**TASK DIRECTIONS**
Scan the data for lines with "habitat" and report the count by itself.

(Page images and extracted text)
^^^^^^^^^^^^^^^^
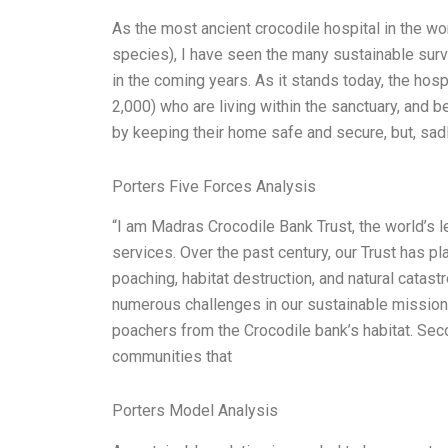
As the most ancient crocodile hospital in the wo
species), I have seen the many sustainable surv
in the coming years. As it stands today, the hosp
2,000) who are living within the sanctuary, and b
by keeping their home safe and secure, but, sadl
Porters Five Forces Analysis
“I am Madras Crocodile Bank Trust, the world’s 
services. Over the past century, our Trust has pl
poaching, habitat destruction, and natural catas
numerous challenges in our sustainable mission
poachers from the Crocodile bank’s habitat. Seco
communities that
Porters Model Analysis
^^^^^^^^^^^^^^^^
**FINAL ANSWER**
2